Ideally, users would be able to write something to the effect of

match Some(0) {
    Some(x if x > 0) | None => {},
    _ => {}
}

This is also very useful for macros, because it allows

  1. pattern macros to use guard patterns freely without introducing new bindings the user has to be aware of in order to use the pattern macro within a disjunction, and
  2. macro users to pass guard patterns to macros freely, even if the macro uses the pattern within a disjunction.

As mentioned above, this case is not covered by this RFC, because x would need to be bound in both cases of the disjunction.

Possible Design

@tmandry proposed amending the rules for how names can be bound in patterns to the following:

  1. Unchanged: If a name is bound in any part of a pattern, it shadows existing definitions of the name.
  2. Unchanged: If a name bound by a pattern is used in the body, it must be defined in every part of a disjunction and be the same type in each.
  3. Removed: Bindings introduced in one branch of a disjunction must be introduced in all branches.
  4. Added: If a name is bound in multiple parts of a disjunction, it must be bound to the same type in every part. (Enforced today by the combination of 2 and 3.)

How to Refer to Guard Patterns

Some possibilities:

  • “Guard pattern” will likely be most intuitive to users already familiar with match arm guards.
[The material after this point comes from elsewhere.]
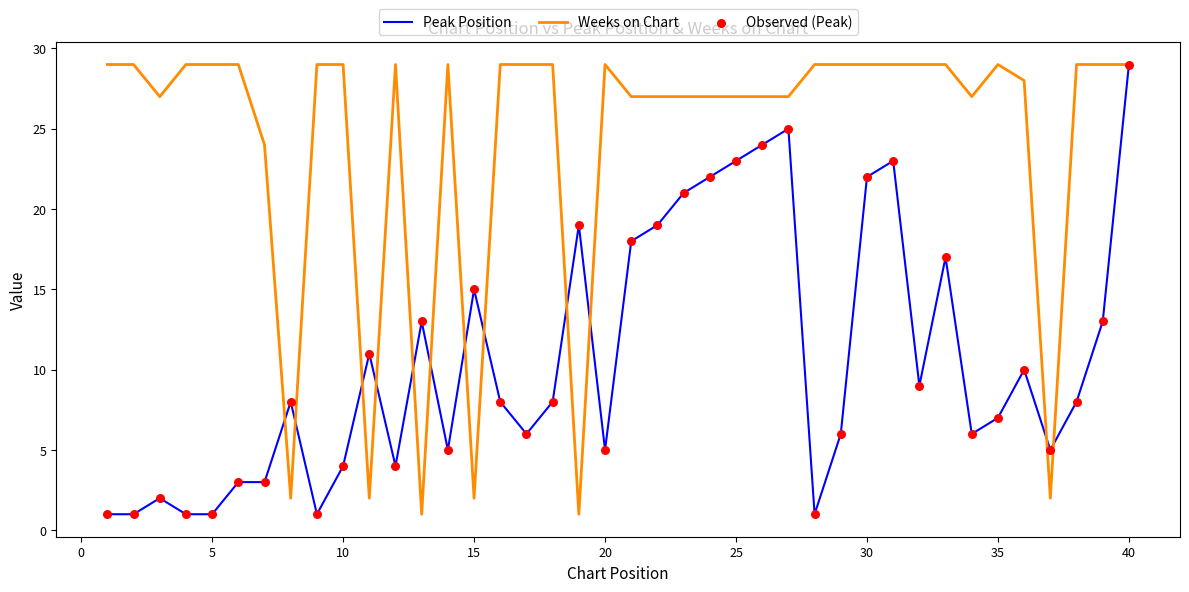

Which series has the largest total across all categories?

Weeks on Chart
Most likely, this includes anyone reading this, which is why this RFC uses that term.
  • if-pattern” agrees with the naming of or-patterns, and obviously matches the syntax well. This is probably the most intuitive name for new users learning the feature.
  • Some other possibilities: “condition/conditioned pattern,” “refinement/refined pattern,” “restriction/restricted pattern,” or “predicate/predicated pattern.”

Future Possibilities

Allowing if let

Users expect to be able to write if let where they can write if. Allowing this in guard patterns would make them significantly more powerful, but also more complex.
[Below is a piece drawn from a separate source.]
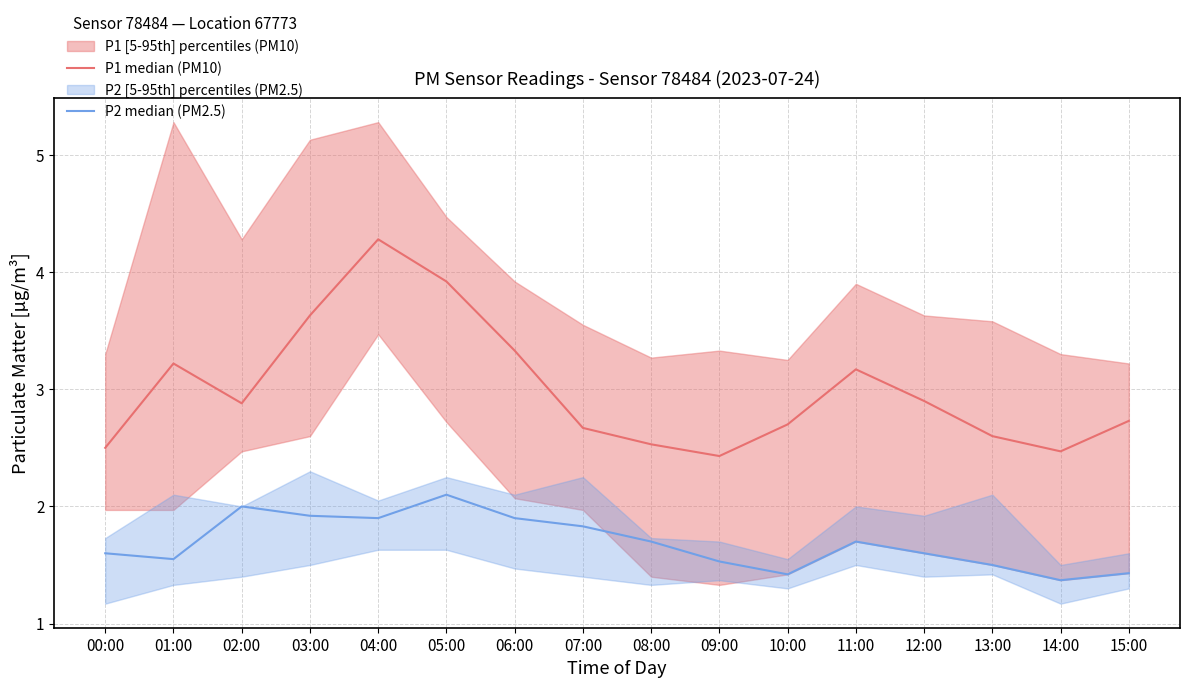

Reading left to right, what are all the values shown in this chart?

P1 median (PM10): 00:00=2.5	01:00=3.2	02:00=2.9	03:00=3.6	04:00=4.3	05:00=3.9	06:00=3.3	07:00=2.7	08:00=2.5	09:00=2.4	10:00=2.7	11:00=3.2	12:00=2.9	13:00=2.6	14:00=2.5	15:00=2.7
P2 median (PM2.5): 00:00=1.6	01:00=1.6	02:00=2.0	03:00=1.9	04:00=1.9	05:00=2.1	06:00=1.9	07:00=1.8	08:00=1.7	09:00=1.5	10:00=1.4	11:00=1.7	12:00=1.6	13:00=1.5	14:00=1.4	15:00=1.4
One way to think about this is that patterns serve two functions:

  1. Refinement: refutable patterns only match some subset of a type’s values.
  2. Destructuring: patterns use the structure common to values of that subset to extract data.

Guard patterns as described here provide arbitrary refinement. That is, guard patterns can match based on whether any arbitrary expression evaluates to true.

Allowing if let allows not just arbitrary refinement, but also arbitrary destructuring. The value(s) bound by an if let pattern can depend on the value of an arbitrary expression.